Que ce soit en portugais, catalan, languedocien ou encore français, Nocturnàlia, nouvel album du trio Raffut, mêle poésie et mémoire dans un souffle musical où les langues et les luttes résonnent. Le titre Élégia rend par ailleurs hommage à Salvador Puig i Antich, militant anarchiste exécuté en 1974 par le régime franquiste. L’approche attire; le rendu, lui, impose entre les genres une échappée assez « mondiale » de par ce qu’elle renvoie. Caançon ouvre la fête au gré de motifs « do Brasil » dirai-je, africanisants aussi, pour de suite se différencier. Des chants d’antan s’y collent, épars, ainsi que quelques zébrures appréciées de mes services. Canoa fait ensuite danser, valser, sur des tons insulaires. Les diverses langues usitées contribuent évidemment à l’effet de déracinement. Un Interlude survient, gris, jazzy bancal. Elegia, après ça, joue une noise de marque qui comme le reste s’extirpe du prévisible. Une flopée d’embardées groovy se pointe là, surlignant l’excellence du morceau. Souvenez-vous, bien plus délicat, tranche certes mais délivre à son tour un brio, sobre, dans le mot comme dans le décor.

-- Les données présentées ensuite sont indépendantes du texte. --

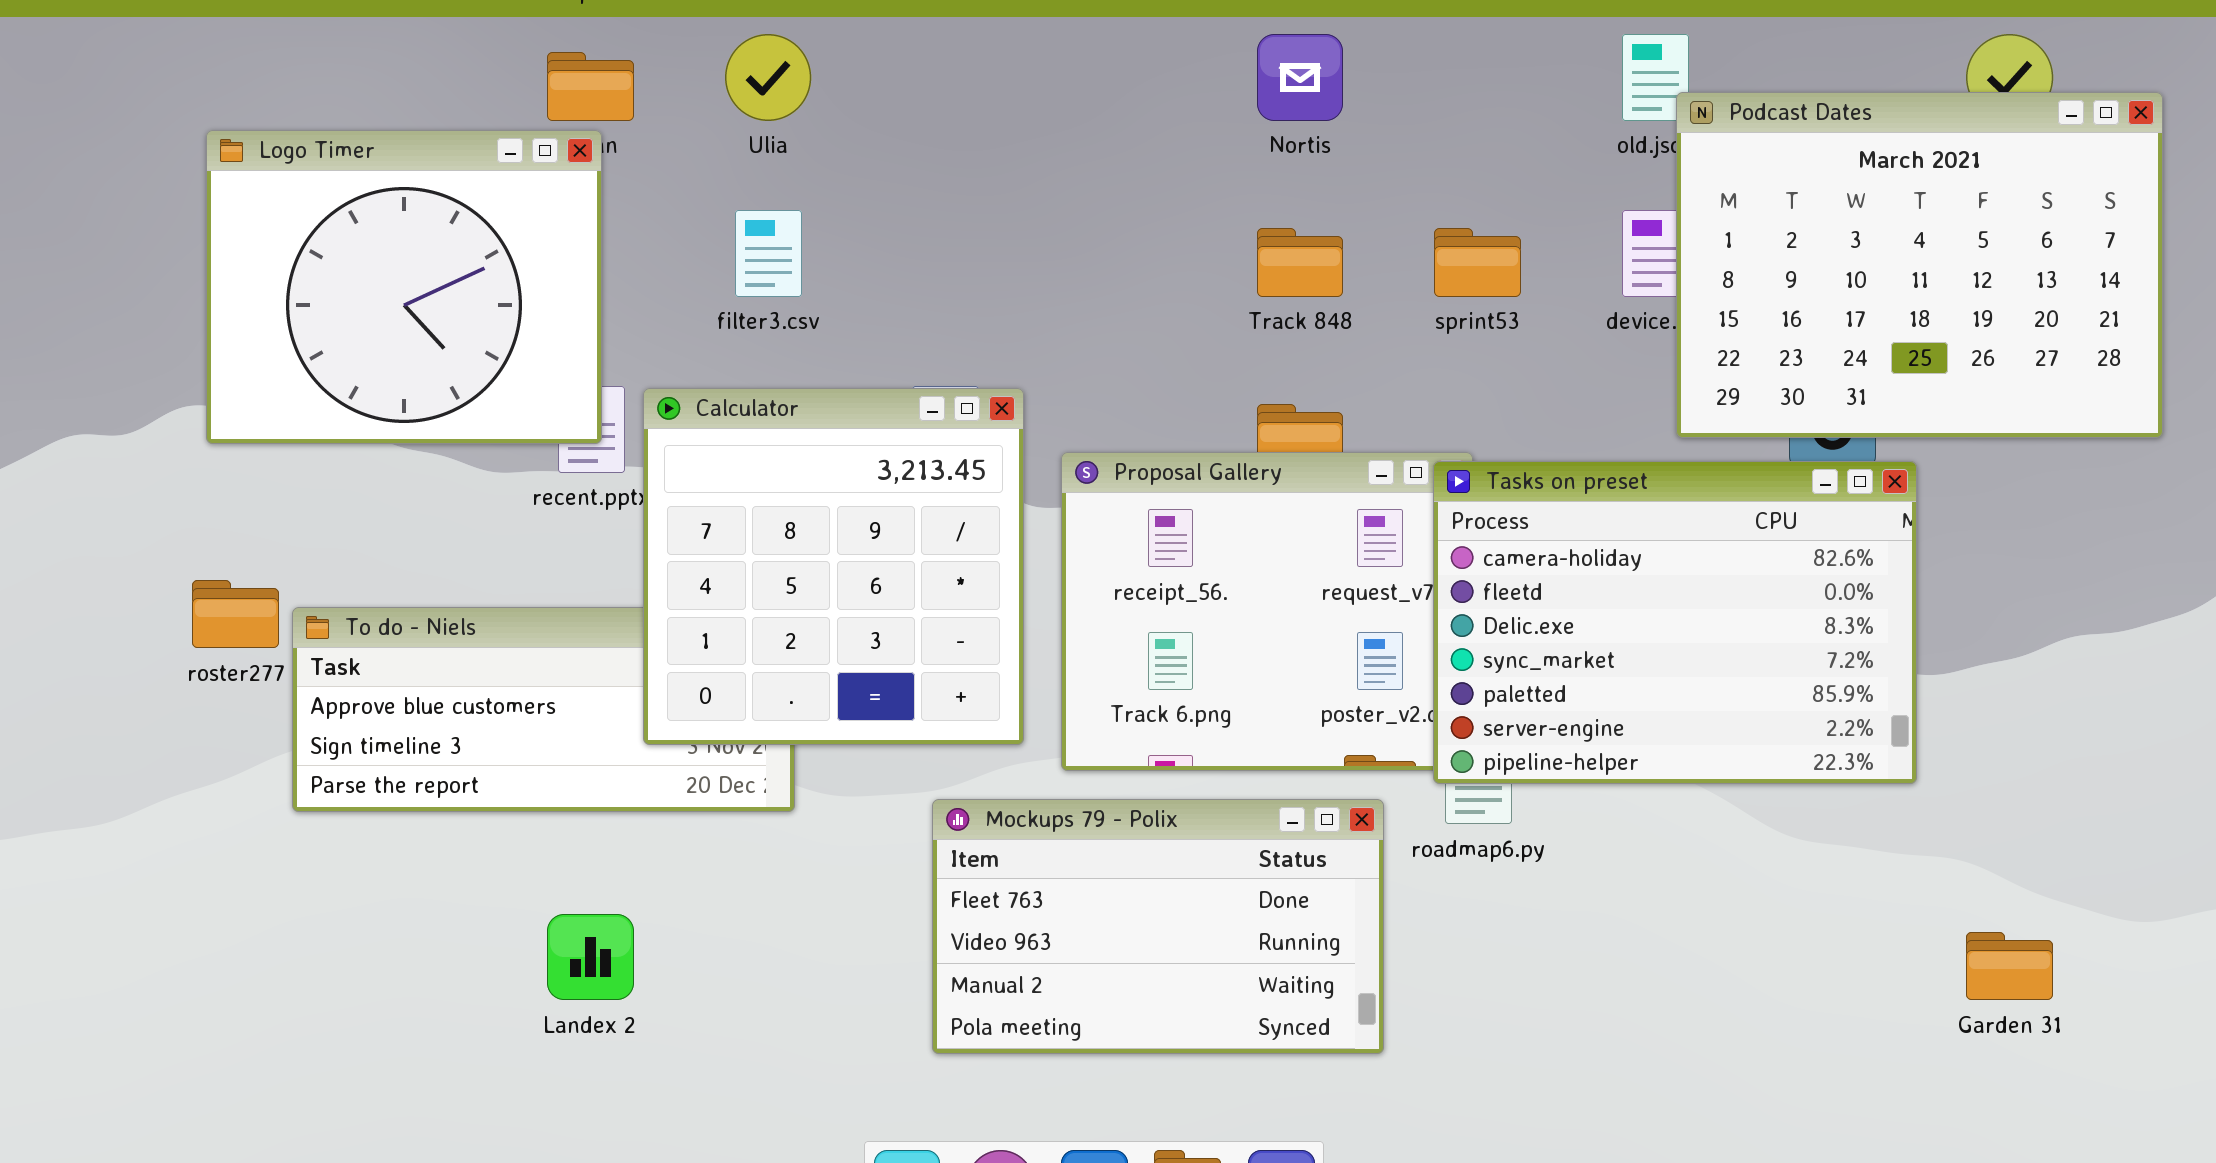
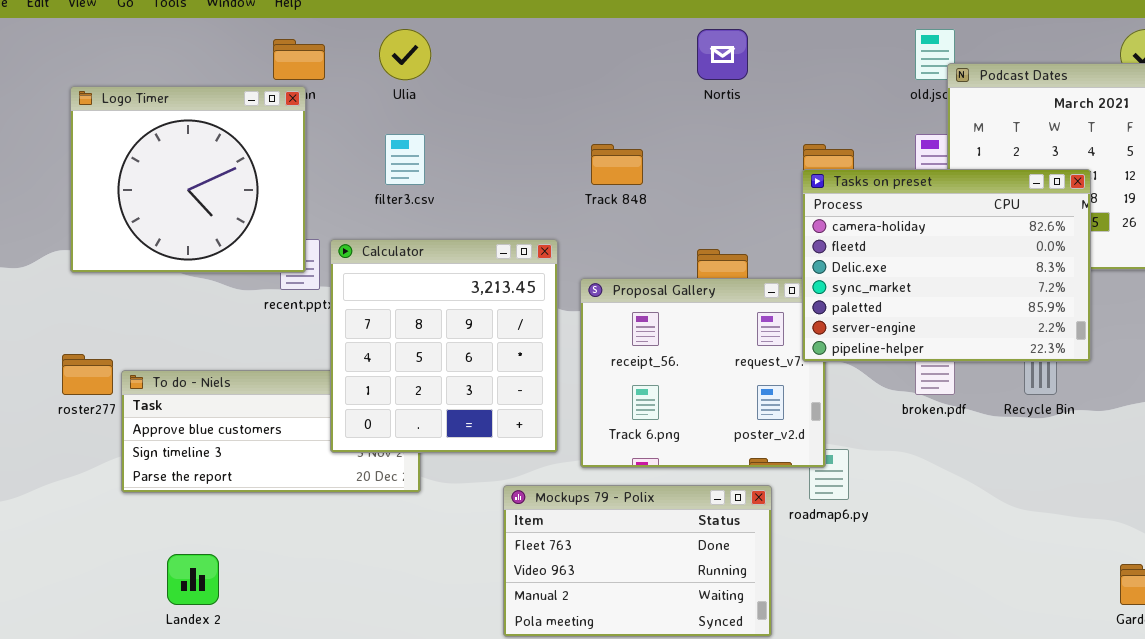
Track 848: [1257,228,1343,297] -> [591,144,643,185], moved
Tasks on preset: [1433,461,1917,784] -> [802,169,1091,362], moved
Landex 2: [547,914,634,1000] -> [167,554,219,605], moved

Dans la foulée Passarinho, en guigue, flute et dub autrement. A chaque étape le trip surprend, Eymaries (per tres camins…) d’une rudesse nacrée autant que stylée approuve mes dires. Il calme le jeu, inclassable, et encheville la méthode Raffut. Interlude N°2: Valse petit d’homme fait quasiment dans le médiéval ou le « menestrelien ». Mais de ce jour. Carnestoltes, qui m’évoque Primus pour sa fantaisie fusion bigarrée, s’illustre quand vient son heure. Ai vist lo lop le suit sur des abords sombres que l’instrumentation singulière embellit, alors qu’une fois de plus les langages typent le tout. On n’a pas fini, à l’écoute de ce Nocturnàlia, de virer de bord (musical). Les vocaux se greffent, accentuant l’impact de la chanson que du tribal teinte superbement.
©Cedrick Not
Avec joie on prolonge l’écoute, Interlude N°3: Prima s’offre alors à nos sens tourneboulés. Mentastre allie rougeoyant et plus clinquant, là itou stylé, pour une issue sans rapport avec l’attendu. Tout est fragile, prétend l’œuvre suivante mais l’opus, lui, tient merveilleusement son rang. D’abord tranquille, le titre s’emballe et nous largue des flux rock de par le globe. Magnifique. C’est à ce moment l’éponyme Nocturnàlia qui ferme la marche, que dis-je la virée d’entre les continents, au gré de textures dont je n’ai toujours pas décelé ni la langue, ni la teneur précise et c’est tant mieux, c’est là le signe des projets attelés à une porteuse hardiesse.